**** DATA TO PROCESS
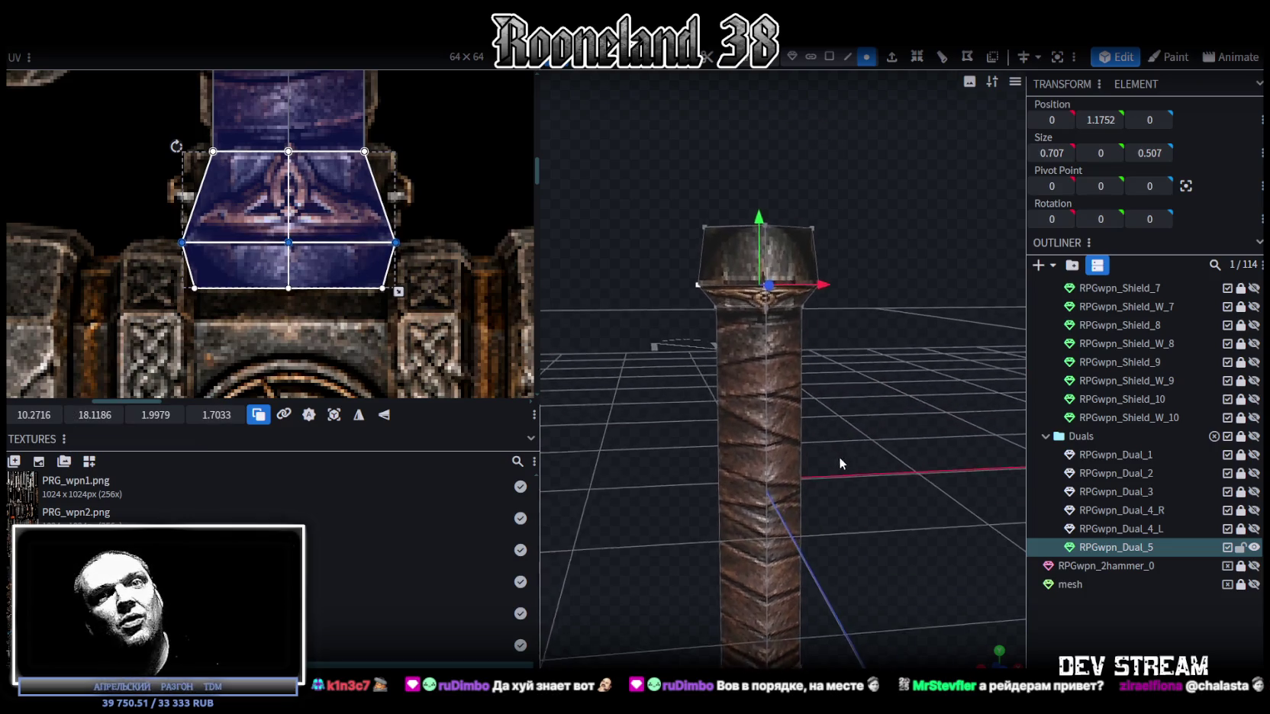
pyautogui.scroll(2, 837, 456)
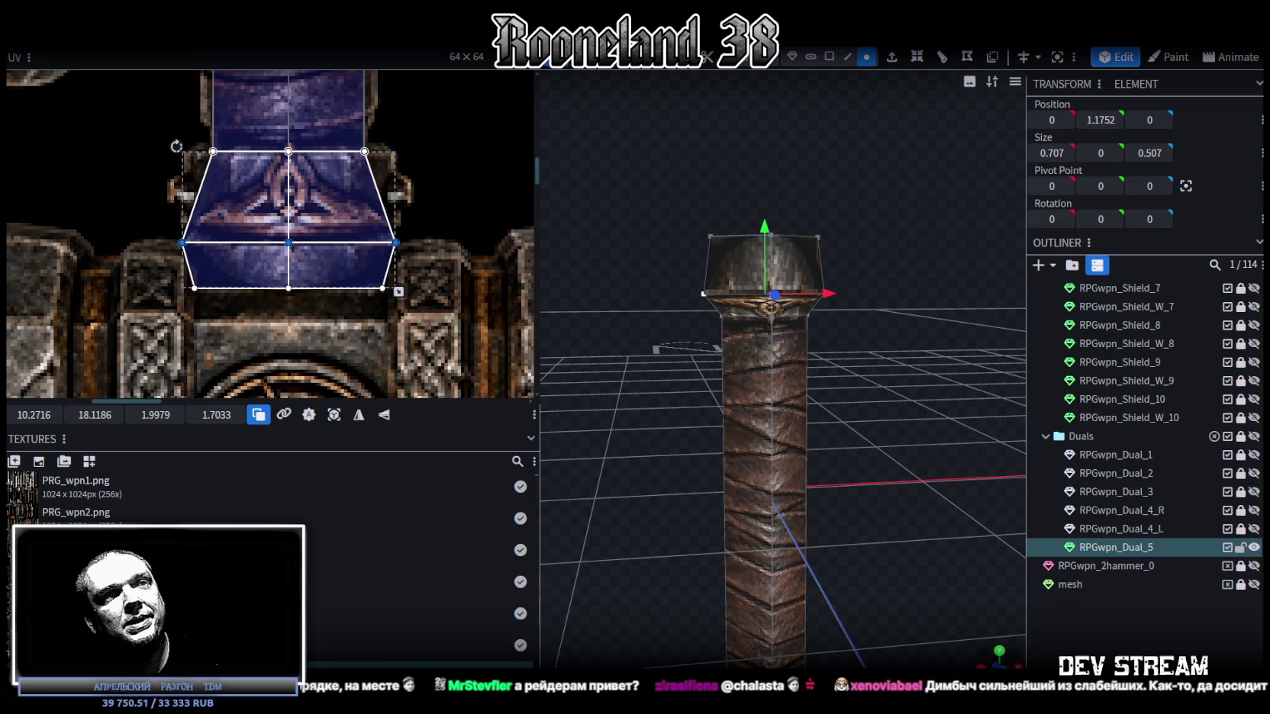
pyautogui.press('KP_1')
pyautogui.scroll(-2, 721, 513)
pyautogui.scroll(2, 720, 513)
pyautogui.scroll(1, 720, 513)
********
The answer must match the entries above line for line, with the pictures dropped.

▶ _THE ANSWER_
pyautogui.scroll(2, 837, 456)
pyautogui.press('KP_1')
pyautogui.scroll(-2, 721, 513)
pyautogui.scroll(2, 720, 513)
pyautogui.scroll(1, 720, 513)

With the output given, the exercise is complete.